Sometimes the mountains just call your name. Whether you’ve got a season to train for a summit bit up Mt. Rainier or just a Saturday afternoon to log some miles hiking up the local ski hill, the right gear can mean the difference between enjoying the majesty and struggling through misery (or worse). Here’s the gear we used for our recent solo free climb of Mount Olympus in Utah — but it’s perfect for any ultralight mountain mission.
No Trail? No Problem
Somewhere between short day hikes in Yellowstone and forays above the tree line to bag a couple of Colorado 14ers last year, you probably realized your trail runners or light hiking shoes just don’t cut it on off-trail, gnarly terrain. Technical approach shoes blend everything you like about your trail-running shoes — ankle support, beefy soles, light weight — with the sticky rubber and technical details of a climbing shoe or heavier boot.
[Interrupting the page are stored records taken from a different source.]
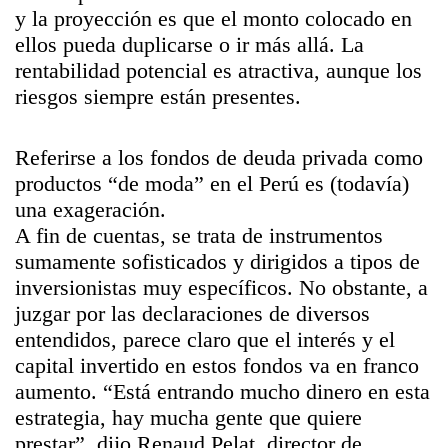
y la proyección es que el monto colocado en
ellos pueda duplicarse o ir más allá. La
rentabilidad potencial es atractiva, aunque los
riesgos siempre están presentes.
Referirse a los fondos de deuda privada como
productos “de moda” en el Perú es (todavía)
una exageración.
A fin de cuentas, se trata de instrumentos
sumamente sofisticados y dirigidos a tipos de
inversionistas muy específicos. No obstante, a
juzgar por las declaraciones de diversos
entendidos, parece claro que el interés y el
capital invertido en estos fondos va en franco
aumento. “Está entrando mucho dinero en esta
estrategia, hay mucha gente que quiere
prestar”, dijo Renaud Pelat, director de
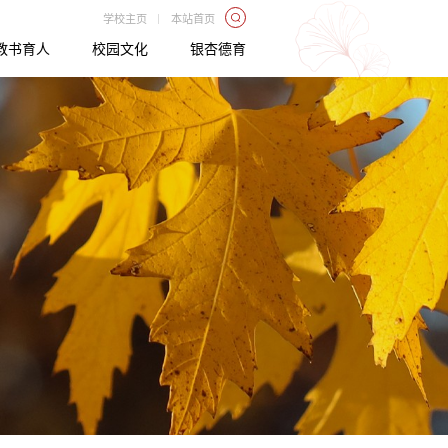
|
学校主页
本站首页
教书育人
校园文化
银杏德育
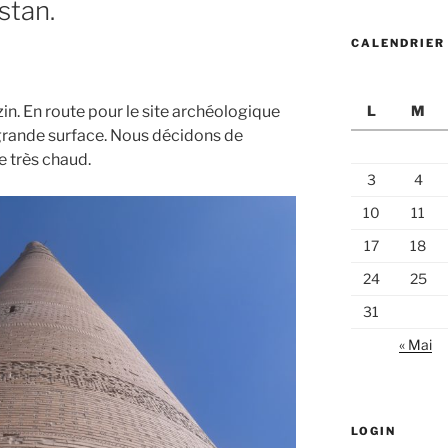
stan.
CALENDRIER
zin. En route pour le site archéologique
L
M
 grande surface. Nous décidons de
e très chaud.
3
4
10
11
17
18
24
25
31
« Mai
LOGIN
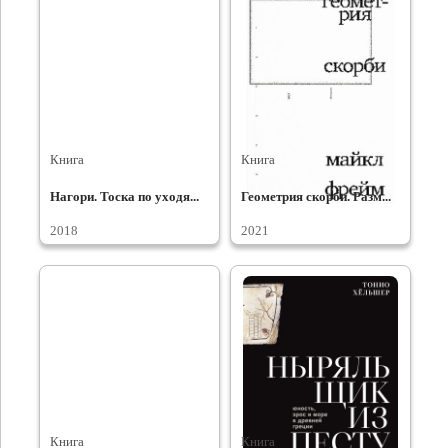
Книга
Книга
Нагори. Тоска по уходя...
Геометрия скорби. Разм...
2018
2021
Книга
Книга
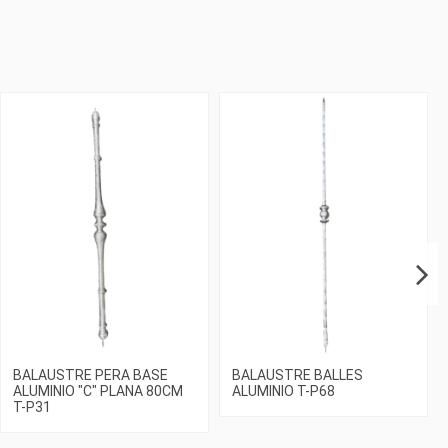
BALAUSTRE PERA BASE
BALAUSTRE BALLES
ALUMINIO "C" PLANA 80CM
ALUMINIO T-P68
T-P31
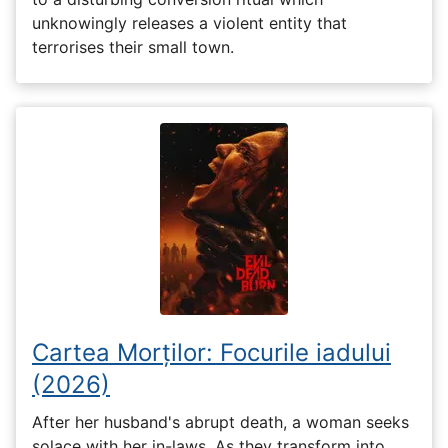
unknowingly releases a violent entity that
terrorises their small town.
Cartea Morților: Focurile iadului
(2026)
After her husband's abrupt death, a woman seeks
solace with her in-laws. As they transform into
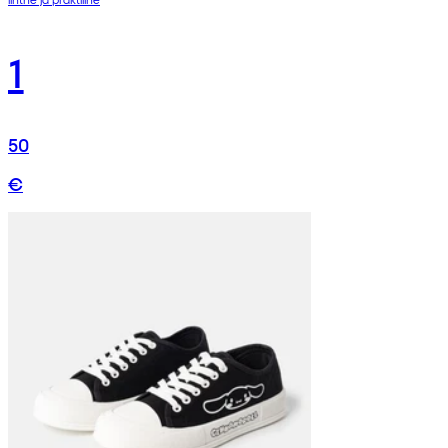
1
50
€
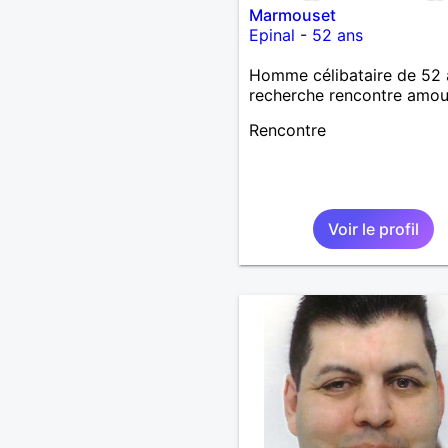
Marmouset
Epinal
-
52 ans
Homme célibataire de 52 
recherche rencontre amo
Rencontre
Voir le profil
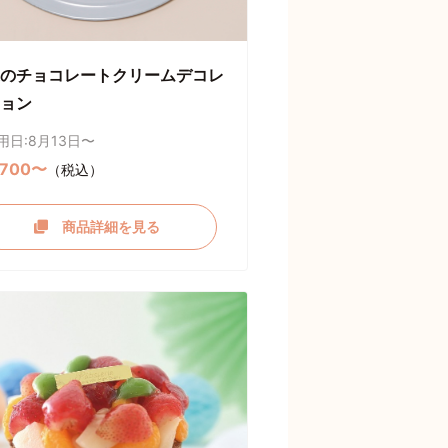
のチョコレートクリームデコレ
ョン
用日:8月13日〜
,700〜
（税込）
商品詳細を見る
If you’re going to spend a few hours tackling slot canyons in red rock country or slogging long miles to your favorite local peak — or even if you just want a little extra support to stick on the mountain, these approach shoes will keep you on the trail.
Look Like a Local
It doesn’t matter if you’re heading to Whistler for early spring powder turns or Fort Lander for the summer climbing festival; mountain style is a little different than your garden variety runway fare. Put the moonboots and sweat pants down. You’re not fooling anyone. We’ve put together a few indispensable mountain style standards, chock full of storied, quality brands, to help you blend in with the locals — unless you’re heading to any ski resort in Montana. In that case, it’s time to stock up on Wrangler and Carhartt.